--- ASSIGNED TASK ---
Take the part that opens with the line containing "応に非常に満足しています。 メ" and closes with the end of the lines, and rewrite it with "予約受付" changed to "予約確認", leaving everything else as it is.

--- RECORDED DATA ---

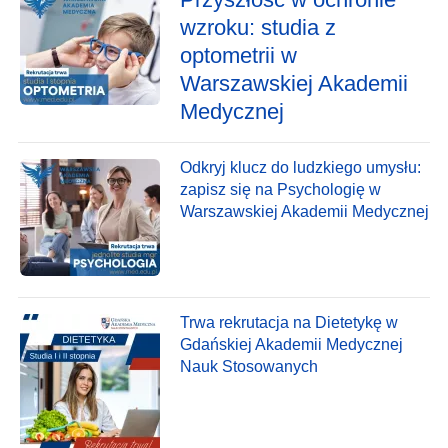
wzroku: studia z
optometrii w
Warszawskiej Akademii
Medycznej
Odkryj klucz do ludzkiego umysłu:
zapisz się na Psychologię w
Warszawskiej Akademii Medycznej
Trwa rekrutacja na Dietetykę w
Gdańskiej Akademii Medycznej
Nauk Stosowanych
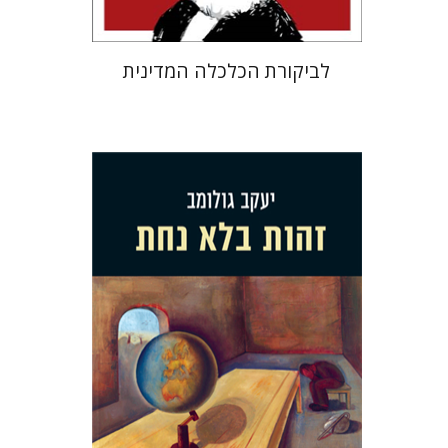
לביקורת הכלכלה המדינית
יעקב גולומב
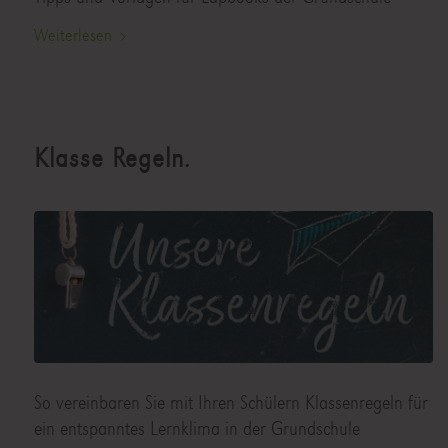
Weiterlesen
Klasse Regeln.
So vereinbaren Sie mit Ihren Schülern Klassenregeln für
ein entspanntes Lernklima in der Grundschule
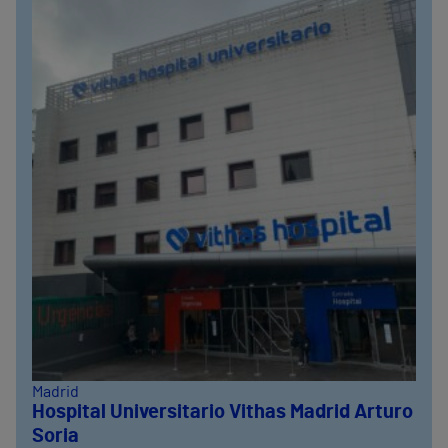
Madrid
Hospital Universitario Vithas Madrid Arturo
Soria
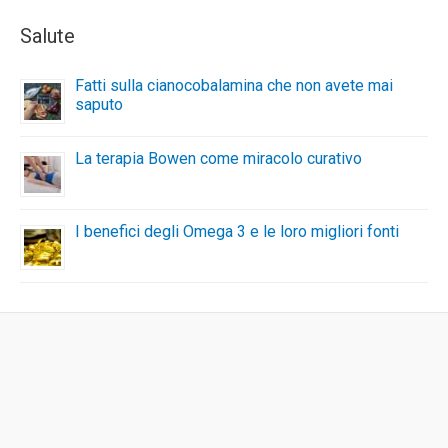
Salute
Fatti sulla cianocobalamina che non avete mai
saputo
La terapia Bowen come miracolo curativo
I benefici degli Omega 3 e le loro migliori fonti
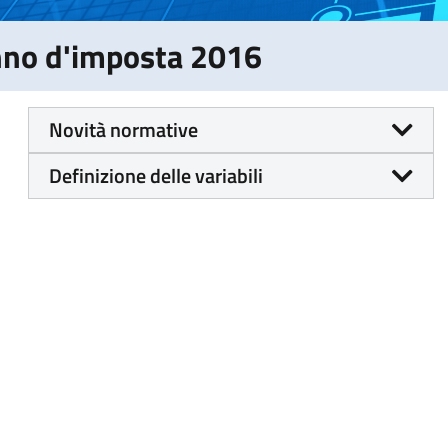
Anno d'imposta 2016
Novità normative
Definizione delle variabili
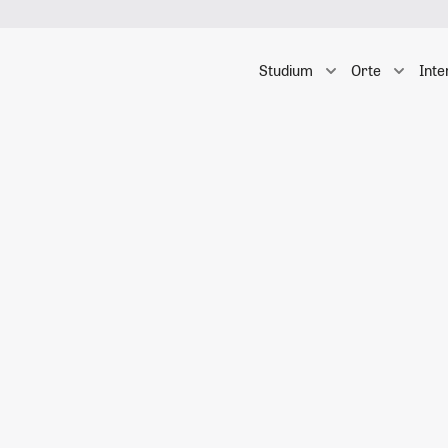
Studium
Orte
Inte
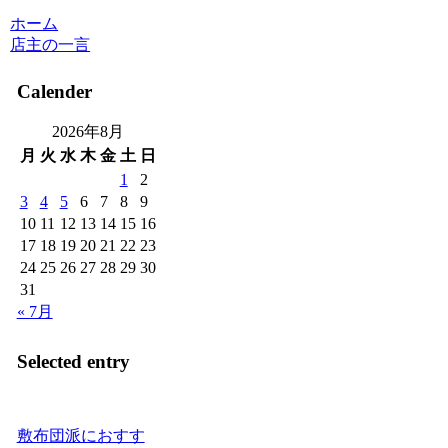
ホーム
店主の一言
Calender
2026年8月
月
火
水
木
金
土
日
1
2
3
4
5
6
7
8
9
10
11
12
13
14
15
16
17
18
19
20
21
22
23
24
25
26
27
28
29
30
31
« 7月
Selected entry
敷布団派におすす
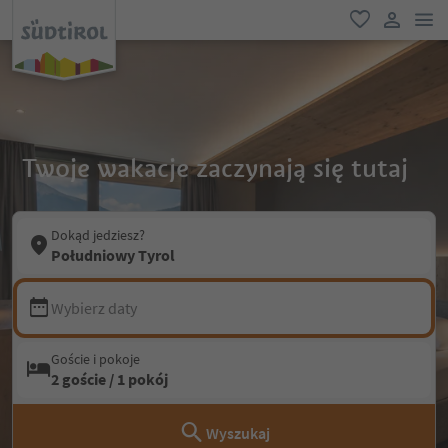
lin
ulubione
link uży
Twoje wakacje zaczynają się tutaj
Dokąd jedziesz?
Południowy Tyrol
Wybierz daty
Goście i pokoje
2 goście / 1 pokój
Wyszukaj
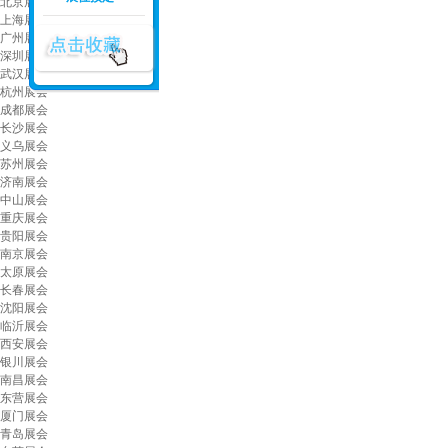
北京展会
上海展会
广州展会
深圳展会
武汉展会
杭州展会
成都展会
长沙展会
义乌展会
苏州展会
济南展会
中山展会
重庆展会
贵阳展会
南京展会
太原展会
长春展会
沈阳展会
临沂展会
西安展会
银川展会
南昌展会
东营展会
厦门展会
青岛展会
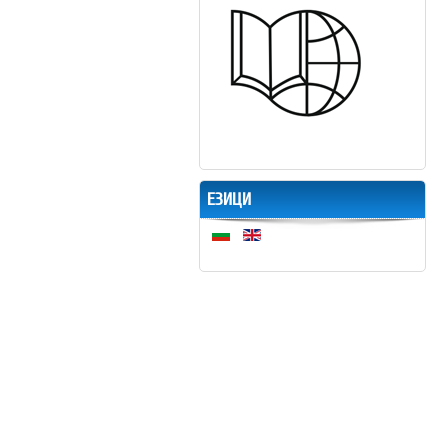
ЕЗИЦИ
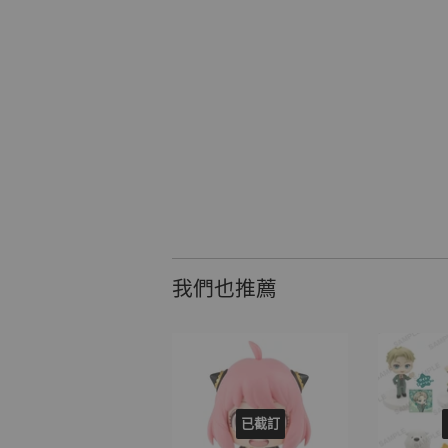
我們也推薦
已截訂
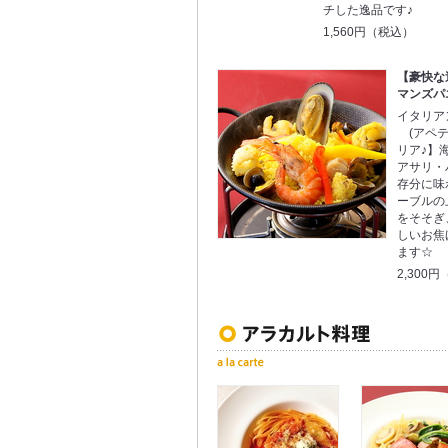
チした逸品です♪
1,560円（税込）
【豪快な
マンズパ
イタリアン
(アペテ
リア♪】
アサリ・
存分に味
ーブルの
をそそぎ
しいお焦
ます☆
2,300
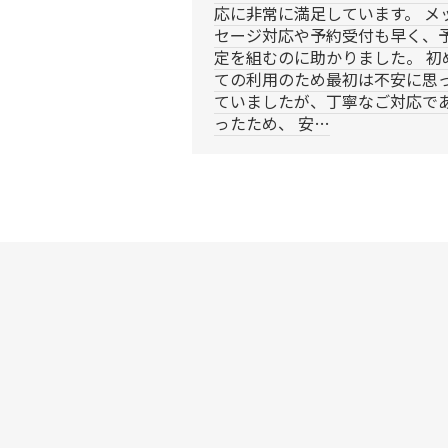
応に非常に満足しています。 メ
セージ対応や予約受付も早く、
定を組むのに助かりました。 初
ての利用のため最初は不安に思
ていましたが、丁寧なご対応で
ったため、 安…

--- WRITTEN REPLY ---
応に非常に満足しています。 メ
セージ対応や予約確認も早く、
定を組むのに助かりました。 初
ての利用のため最初は不安に思
ていましたが、丁寧なご対応で
ったため、 安…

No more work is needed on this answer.